* What this task involves *
Reproduce the listing below as it stands. Leave out each image.
[[ Source data open ]]
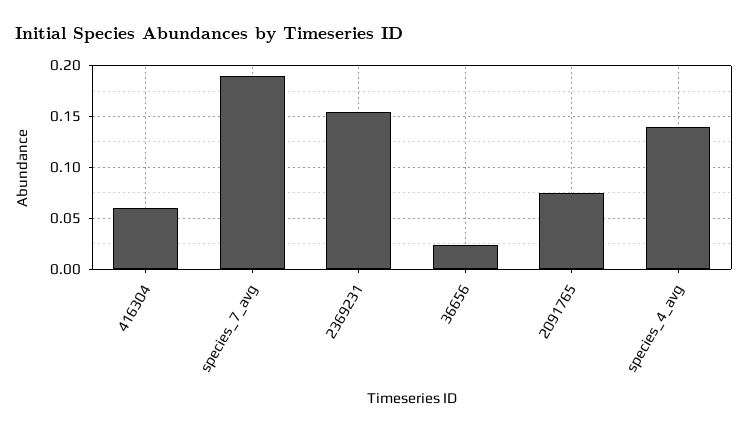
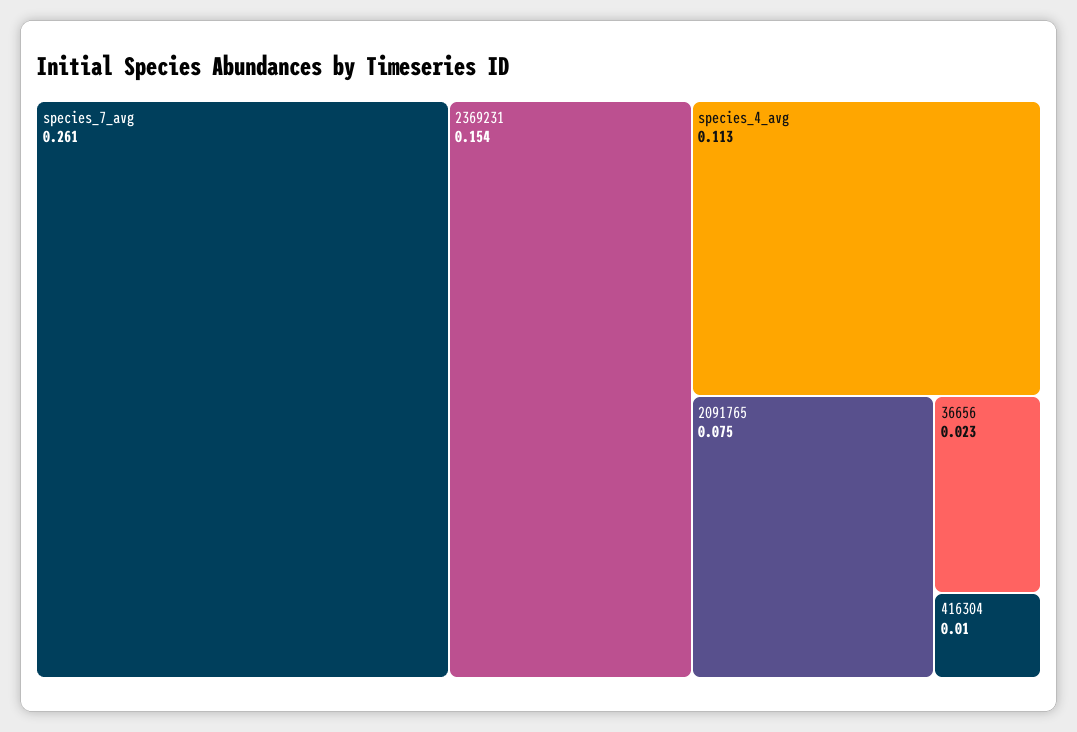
  {
-   "416304": 0.06,
+   "416304": 0.01,
-   "species_7_avg": 0.19,
+   "species_7_avg": 0.261,
    "2369231": 0.154,
    "36656": 0.023,
    "2091765": 0.075,
-   "species_4_avg": 0.14
+   "species_4_avg": 0.113
  }

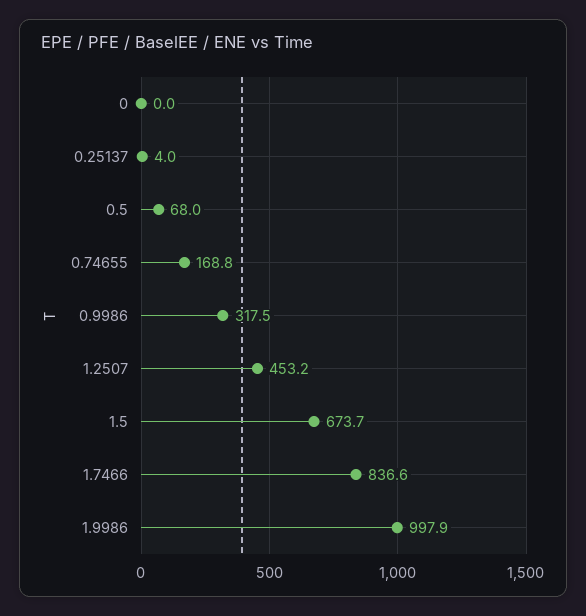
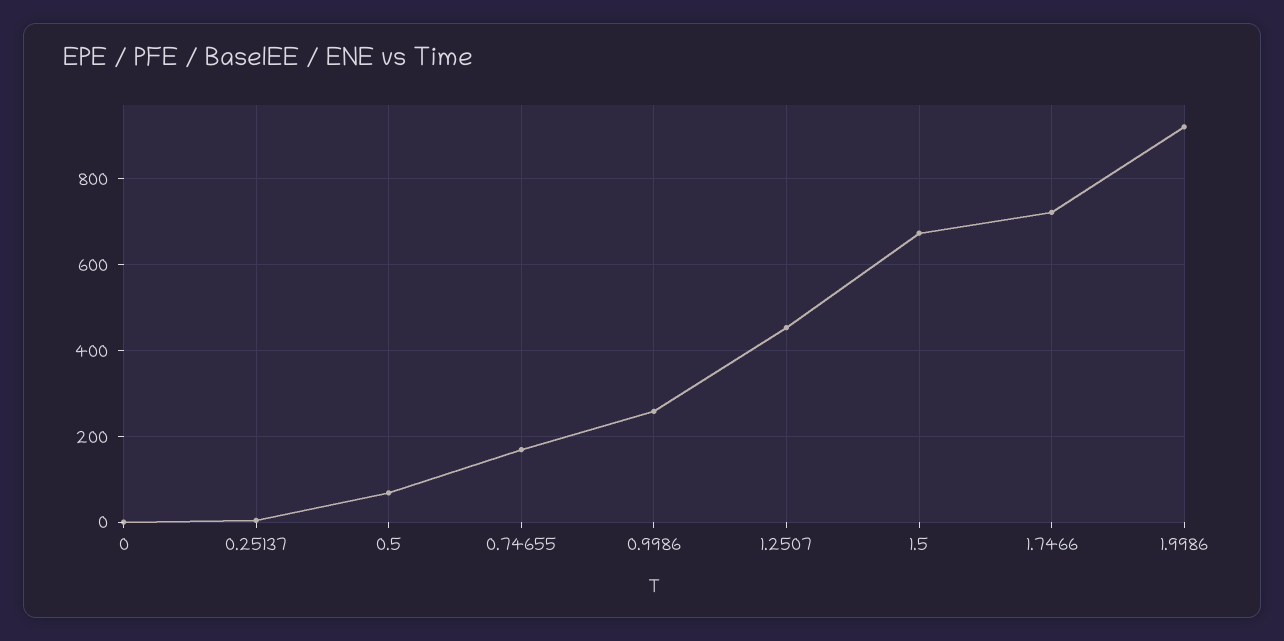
  {
    "0": 0,
    "0.25137": 4,
    "0.5": 68,
    "0.74655": 168.8,
-   "0.9986": 317.5,
+   "0.9986": 260,
    "1.2507": 453.2,
    "1.5": 673.7,
-   "1.7466": 836.6,
+   "1.7466": 720,
-   "1.9986": 997.9
+   "1.9986": 920
  }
[[ Source data closed ]]
* Solution to this task *
  {
-   "416304": 0.06,
+   "416304": 0.01,
-   "species_7_avg": 0.19,
+   "species_7_avg": 0.261,
    "2369231": 0.154,
    "36656": 0.023,
    "2091765": 0.075,
-   "species_4_avg": 0.14
+   "species_4_avg": 0.113
  }

  {
    "0": 0,
    "0.25137": 4,
    "0.5": 68,
    "0.74655": 168.8,
-   "0.9986": 317.5,
+   "0.9986": 260,
    "1.2507": 453.2,
    "1.5": 673.7,
-   "1.7466": 836.6,
+   "1.7466": 720,
-   "1.9986": 997.9
+   "1.9986": 920
  }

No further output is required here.